Let’s set the record straight.

The American Psychological Association’s Publication Manual has included a recommendation on the use of the passive voice at least since the fifth edition. Here’s what the sixth edition says:

Prefer the active voice.

Preferred:

We conducted the survey in a controlled setting.

Nonpreferred:

The survey was conducted in a controlled setting.

Not convinced? Here’s what Nature’s editorial board has to say on the issue:

Nature journals prefer authors to write in the active voice (“we performed the experiment…”) as experience has shown that readers find concepts and results to be conveyed more clearly if written directly. (Link)

In fact, psychologist Rupert Sheldrake reports on an informal survey he conducted of peer-reviewed journals, and the vast majority accepted manuscripts written in the first person, with a few, like Nature, preferring that style.

The alternative is clear. Science is done by scientists. There should be no shame in admitting this. Objectivity in science comes from replication by other teams — both theoretical and strict — not from the grammar we use to describe our work.
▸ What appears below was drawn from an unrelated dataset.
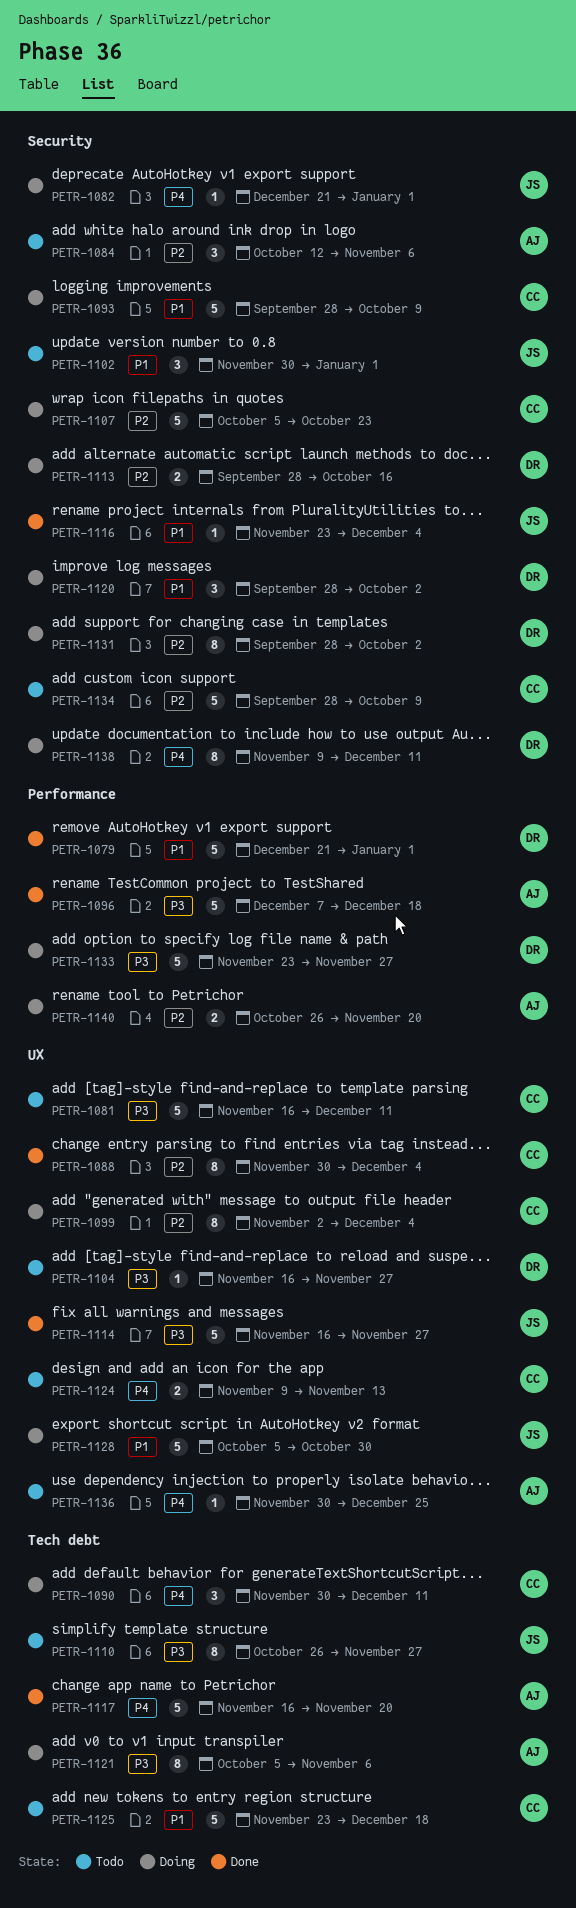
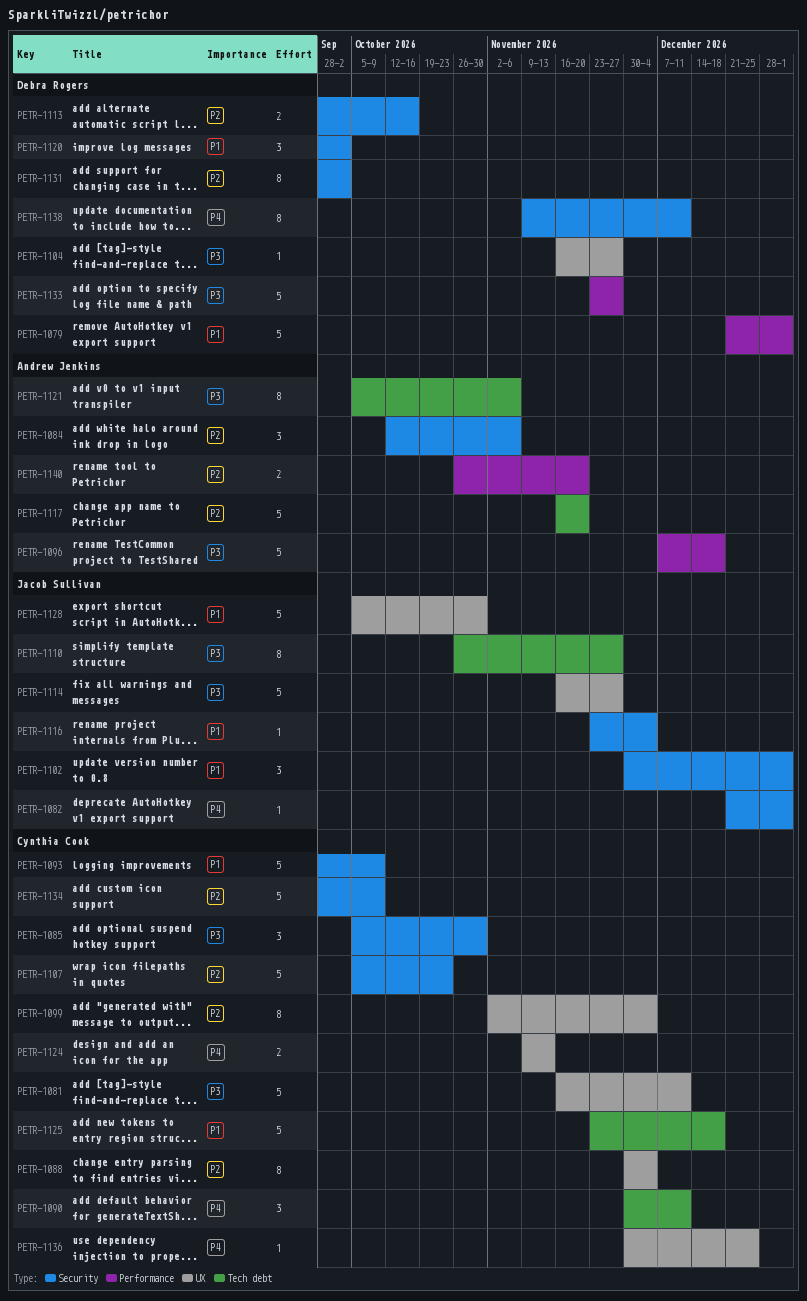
PETR-1085: none -> present
PETR-1117, priority: P4 -> P2
PETR-1136, owner: Andrew Jenkins -> Cynthia Cook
Now repeat after me … We conducted an experiment…

Data or datum? Let the data decide.

You might be surprised how often scientists, engineers, computer programmers, and statisticians argue over whether the English word data ought to be treated as a singular or a plural noun. Surely they should be spending their time making discoveries and inventing things? Ah, but what you are forgetting dear, naïve reader, is that scientists, programmers and their friends tend toward an acute interest in details. And of course we’re glad they do lean that way, so let’s forgive the navel-gazing. (I hope you’ll forgive my gazing at the navel of scientific discourse in this post.)

“The data were analysed using analysis of variance.”
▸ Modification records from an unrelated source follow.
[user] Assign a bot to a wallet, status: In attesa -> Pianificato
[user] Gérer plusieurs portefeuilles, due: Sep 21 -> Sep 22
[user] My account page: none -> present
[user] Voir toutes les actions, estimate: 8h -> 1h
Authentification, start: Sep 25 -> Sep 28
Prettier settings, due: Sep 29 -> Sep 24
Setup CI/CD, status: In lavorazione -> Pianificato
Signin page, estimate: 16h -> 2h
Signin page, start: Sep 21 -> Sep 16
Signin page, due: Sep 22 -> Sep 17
“The data was analysed using analysis of variance.”

Which is right?

Distressingly passionate arguments have been made on both sides. Perhaps the most complete treatment is that made by Norman Gray, an astronomical scientist from the University of Glasgow. His post title tells you all you need to know: Data is a singular noun.

The arguments rehearsed by Dr Gray and others can be summarised thus:

  1. Data is a Latin word, and in Latin it is the neuter plural past participle of the verb dare, to give. If it was plural in Latin, it should be now in English.
  2. English shouldn’t be bound by the outmoded rules of Latin. We’re speaking English, after all, not Latin, and in English we’ve become used to data as a singular collective noun.
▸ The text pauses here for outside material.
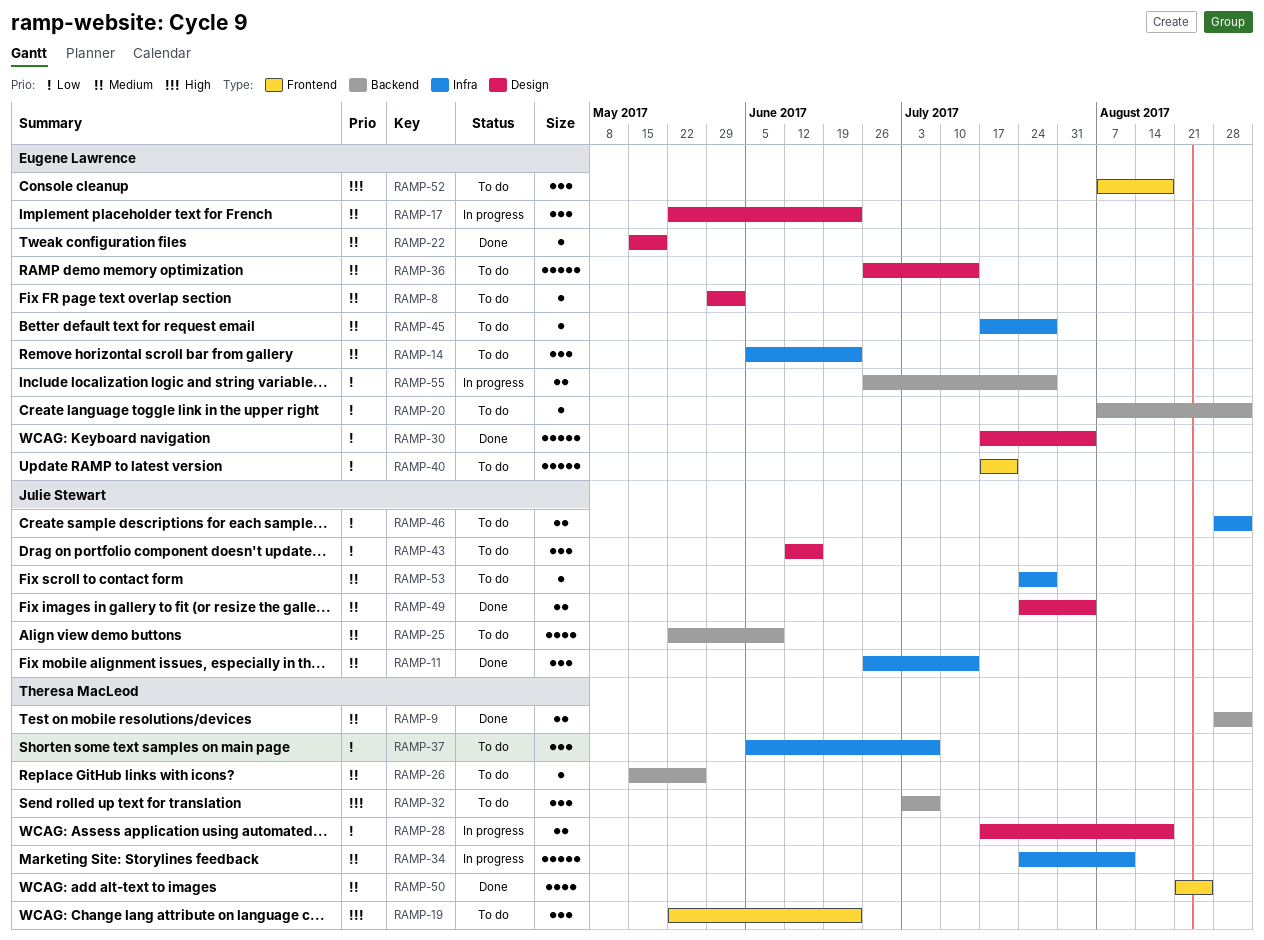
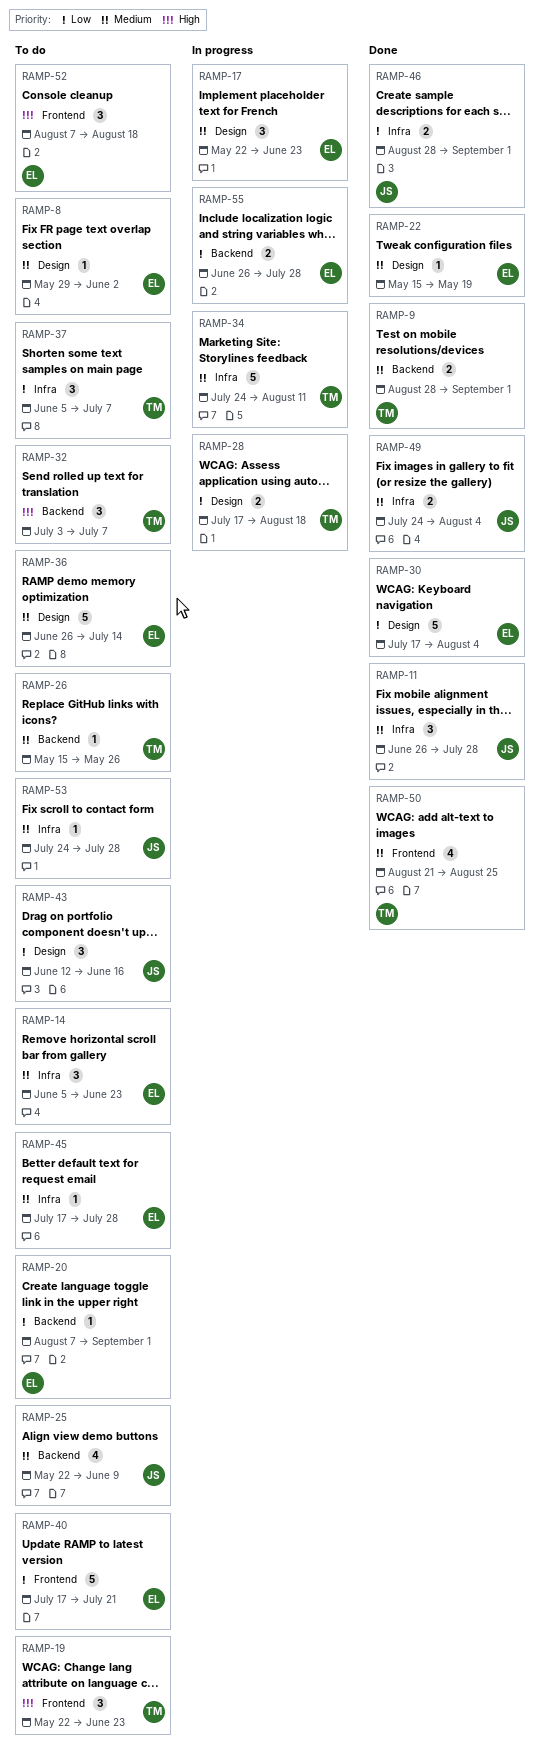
RAMP-11, due: Jul 14 -> Jul 28
RAMP-46, status: To do -> Done
RAMP-49, label: Design -> Infra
I have more truck with the line of argument in 2. We certainly shouldn’t blindly follow Latin grammar rules. Allow me to suggest some rules of thumb for good English grammar:

  1. Learn the rules before you break them.
  2. Don’t break commonly held grammatical rules for no reason at all.
  3. Remember C.S. Lewis’s words: ‘”Good English” is whatever educated people talk; so that what is good in one place or time would not be so in another.’ Which is to say, good grammar is better informed by common usage than arcane rules.

Oddly, Dr Gray and I agree on these points. After summarising how agendum has lost its singular and been replaced entirely by agenda, likewise stamina and media, he tells us,

When you read in the middle of a sentence ‘…the data are analysed by…’, you stumble: your subconscious grammatical consistency checks raise an alarm! – you have misparsed them (yes, like that).

Perhaps I’m weird but I don’t stumble. My subconscious raises not an iota of alarm. Perhaps this is why:

Google Scholar Searches for the exact phrases “the data are” and “the data is”  from the year 2000 return about 1,190,000 and 762,000 hits respectively (correct in April 2012). That’s 1.56 times as many uses of the plural. If we agree with C.S. Lewis that we should accept as ‘good’ whatever educated people routinely do, we should surely acknowledge that:

  1. Data should be treated as a plural noun in English.
  2. The plural usage only just wins, so we should probably not be distressed when colleagues and students use data singularly.

The emotional scientist

Humility is the defining characteristic of science. To admit that you don’t know, early and often, is contrary to most people’s psychological make-up. It means that science, the dispassionate discipline, requires us to battle through emotions (like pride) to get at the truth.